这首小曲,让陈初彻底颠覆了古人保守的印象
这词刘备来了也得甘拜下风啊!
一曲罢了。
陈初掸了掸衣裳前胸。
这件早上刚穿上的骚包白色锦衫,胸前沾满了星星点点的茶水斑渍,把陈初心疼的不行。
都是拜蔡婳所赐!
“陈公子,都怨奴家啦。”蔡婳相当没有诚意的道了句歉,而后吩咐道:“玉侬,带陈公子去换件衣服”
待两人一前一后走出雅间,蔡婳稍坐片刻,忽然跟了出去。
“婳儿,你又要作甚?”蔡坤连忙跟了上去。
“看好戏~嘻嘻。”
采薇阁后院。
玉侬从管事哪里借了件男子衣衫,徐徐走向自己那间小院。
灯火幽幽,月影朦朦。
婀娜小蛮,似随风摆柳;回身举步,自袅袅婷婷。
将行至门前,却见蔷薇花丛旁的阴影中站着一人。
看清那人是蔡婳后,玉侬捧着衣服连忙低头站定。
蔡婳笑嘻嘻的走上前,捏起那件衣裳看了看,忽而一甩手,把衣裳丢进了一旁的池塘中。
玉侬不解,迷茫地抬起头看了蔡婳一眼,又赶忙垂首。
蔡婳却以食指勾了玉侬下巴,缓缓托起后者低垂的脑袋,仔细端详一阵。
“对极,一会儿就扮作此时模样。”蔡婳弯起眉眼笑道。
“三娘子”玉侬怯怯唤了一声。
蔡婳松了手,玉侬习惯性的再次低头。
“我家养你许多年,今晚便要派上用场了,你可晓得哦?”蔡婳屈了身子歪着头,以自下而上的姿势望着玉侬那张既纯又欲的脸蛋,笑眯眯叮嘱道。
“去吧,便像你今晚唱的那小曲一般。”
蔡婳嘻嘻一笑,可下一秒,就像变脸戏法似的,笑脸忽变作一脸清冷,淡淡道:“今夜过后,需让他念你、忘不下你,若做不好,便把你卖去金人浣衣坊~”
烟柳行的姐儿也分三六九等
像玉侬这种清倌人,能习得琴舞诗书、能过上几年锦衣玉食生活,已是不幸中的幸运儿。
金人浣衣坊那种地方,是所有汉家女儿的噩梦。
眼看玉侬吓得直哆嗦,蔡婳又一次表演了变脸大法换做一脸温柔,捧着玉侬的脸蛋娇笑道:“傻妹妹,姐姐与你说笑呢,我家花了大价钱把你买来,让秦妈妈养你、教你,怎舍得把你卖去哪里”

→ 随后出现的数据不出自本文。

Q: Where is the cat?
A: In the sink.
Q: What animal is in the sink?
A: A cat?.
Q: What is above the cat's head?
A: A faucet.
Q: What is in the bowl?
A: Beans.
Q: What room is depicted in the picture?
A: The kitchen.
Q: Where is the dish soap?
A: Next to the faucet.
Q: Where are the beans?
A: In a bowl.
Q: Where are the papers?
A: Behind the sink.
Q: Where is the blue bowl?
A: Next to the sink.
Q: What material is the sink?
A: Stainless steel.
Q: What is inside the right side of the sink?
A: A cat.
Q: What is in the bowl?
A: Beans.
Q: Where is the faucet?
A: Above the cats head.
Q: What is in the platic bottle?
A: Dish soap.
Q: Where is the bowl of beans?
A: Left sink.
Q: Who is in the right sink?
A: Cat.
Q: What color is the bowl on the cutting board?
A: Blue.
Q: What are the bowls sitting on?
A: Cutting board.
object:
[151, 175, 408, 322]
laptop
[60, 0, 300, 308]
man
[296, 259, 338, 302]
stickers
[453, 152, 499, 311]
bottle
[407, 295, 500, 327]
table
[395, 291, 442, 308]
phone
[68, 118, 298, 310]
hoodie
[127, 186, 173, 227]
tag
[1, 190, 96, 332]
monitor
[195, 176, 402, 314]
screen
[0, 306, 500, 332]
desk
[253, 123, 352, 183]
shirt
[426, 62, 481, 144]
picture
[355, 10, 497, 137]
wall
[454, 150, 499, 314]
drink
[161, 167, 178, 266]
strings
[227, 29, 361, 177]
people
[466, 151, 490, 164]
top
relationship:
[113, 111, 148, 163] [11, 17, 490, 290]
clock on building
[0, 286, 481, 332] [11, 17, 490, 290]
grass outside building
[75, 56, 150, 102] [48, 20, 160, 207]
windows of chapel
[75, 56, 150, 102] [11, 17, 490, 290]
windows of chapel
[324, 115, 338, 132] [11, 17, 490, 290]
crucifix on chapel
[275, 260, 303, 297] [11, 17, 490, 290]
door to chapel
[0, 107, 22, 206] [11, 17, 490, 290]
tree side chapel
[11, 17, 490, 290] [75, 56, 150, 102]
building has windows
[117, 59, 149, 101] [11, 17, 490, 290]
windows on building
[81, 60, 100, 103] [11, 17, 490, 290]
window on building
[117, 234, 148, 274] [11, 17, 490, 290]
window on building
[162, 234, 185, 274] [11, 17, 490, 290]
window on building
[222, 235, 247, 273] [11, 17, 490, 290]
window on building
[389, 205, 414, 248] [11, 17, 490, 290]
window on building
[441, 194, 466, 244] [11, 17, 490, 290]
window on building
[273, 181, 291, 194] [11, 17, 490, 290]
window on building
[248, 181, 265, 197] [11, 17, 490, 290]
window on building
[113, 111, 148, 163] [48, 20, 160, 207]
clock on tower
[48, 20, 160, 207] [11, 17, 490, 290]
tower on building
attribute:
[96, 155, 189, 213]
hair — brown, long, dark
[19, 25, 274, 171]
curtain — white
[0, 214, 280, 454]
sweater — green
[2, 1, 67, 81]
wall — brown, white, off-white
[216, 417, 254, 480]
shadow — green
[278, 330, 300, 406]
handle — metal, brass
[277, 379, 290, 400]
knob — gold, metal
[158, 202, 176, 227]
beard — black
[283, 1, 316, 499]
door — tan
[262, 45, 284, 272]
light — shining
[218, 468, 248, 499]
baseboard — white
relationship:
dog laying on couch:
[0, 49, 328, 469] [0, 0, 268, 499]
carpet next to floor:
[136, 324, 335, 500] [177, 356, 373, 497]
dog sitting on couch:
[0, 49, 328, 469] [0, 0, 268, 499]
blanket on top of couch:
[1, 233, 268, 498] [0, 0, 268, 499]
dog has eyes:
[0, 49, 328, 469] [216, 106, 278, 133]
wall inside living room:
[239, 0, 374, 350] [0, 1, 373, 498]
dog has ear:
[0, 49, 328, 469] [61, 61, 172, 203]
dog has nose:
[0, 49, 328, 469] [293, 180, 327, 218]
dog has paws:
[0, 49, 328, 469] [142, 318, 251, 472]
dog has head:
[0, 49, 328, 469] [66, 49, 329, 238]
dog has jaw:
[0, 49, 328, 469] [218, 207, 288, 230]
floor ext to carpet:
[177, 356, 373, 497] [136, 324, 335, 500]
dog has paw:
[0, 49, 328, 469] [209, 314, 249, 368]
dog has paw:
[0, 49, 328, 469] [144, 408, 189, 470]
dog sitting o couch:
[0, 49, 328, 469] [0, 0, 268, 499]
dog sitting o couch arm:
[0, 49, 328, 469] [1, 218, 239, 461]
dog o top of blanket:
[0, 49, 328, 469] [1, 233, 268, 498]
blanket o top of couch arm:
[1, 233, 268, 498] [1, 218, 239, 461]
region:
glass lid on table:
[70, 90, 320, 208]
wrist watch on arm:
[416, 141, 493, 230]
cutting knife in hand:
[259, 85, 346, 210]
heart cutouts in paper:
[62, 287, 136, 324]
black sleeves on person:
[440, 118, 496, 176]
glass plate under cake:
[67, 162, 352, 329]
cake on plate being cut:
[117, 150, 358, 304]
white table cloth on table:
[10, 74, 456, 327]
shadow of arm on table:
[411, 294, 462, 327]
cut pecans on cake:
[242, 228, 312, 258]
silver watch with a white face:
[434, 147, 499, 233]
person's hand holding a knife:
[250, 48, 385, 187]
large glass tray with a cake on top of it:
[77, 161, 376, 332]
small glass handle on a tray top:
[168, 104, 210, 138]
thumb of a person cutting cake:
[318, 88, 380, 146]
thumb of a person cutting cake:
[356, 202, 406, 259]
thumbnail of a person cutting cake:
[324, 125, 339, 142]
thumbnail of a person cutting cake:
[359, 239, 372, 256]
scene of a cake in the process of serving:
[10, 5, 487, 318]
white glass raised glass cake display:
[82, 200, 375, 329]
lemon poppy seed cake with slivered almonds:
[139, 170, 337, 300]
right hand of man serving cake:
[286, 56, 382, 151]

虽不知她到底哪句是真、哪句是假,但玉侬可不敢把她的话当说笑听
“去吧”蔡婳拍拍玉侬的屁股,妩媚道。
目送玉侬走进小院,阴影中又走出一人。
“哎,值不值啊?请了那么多老师教她,耗费许多银钱,本想让玉侬代咱选花魁哩,破了身便不值钱了”
“二哥,我觉得值。这陈小郎又是字桃、又是著书、又驻颜果、聚阳紫瓜不管是那桩都是一件富贵。你就不好奇他还有多少好东西?”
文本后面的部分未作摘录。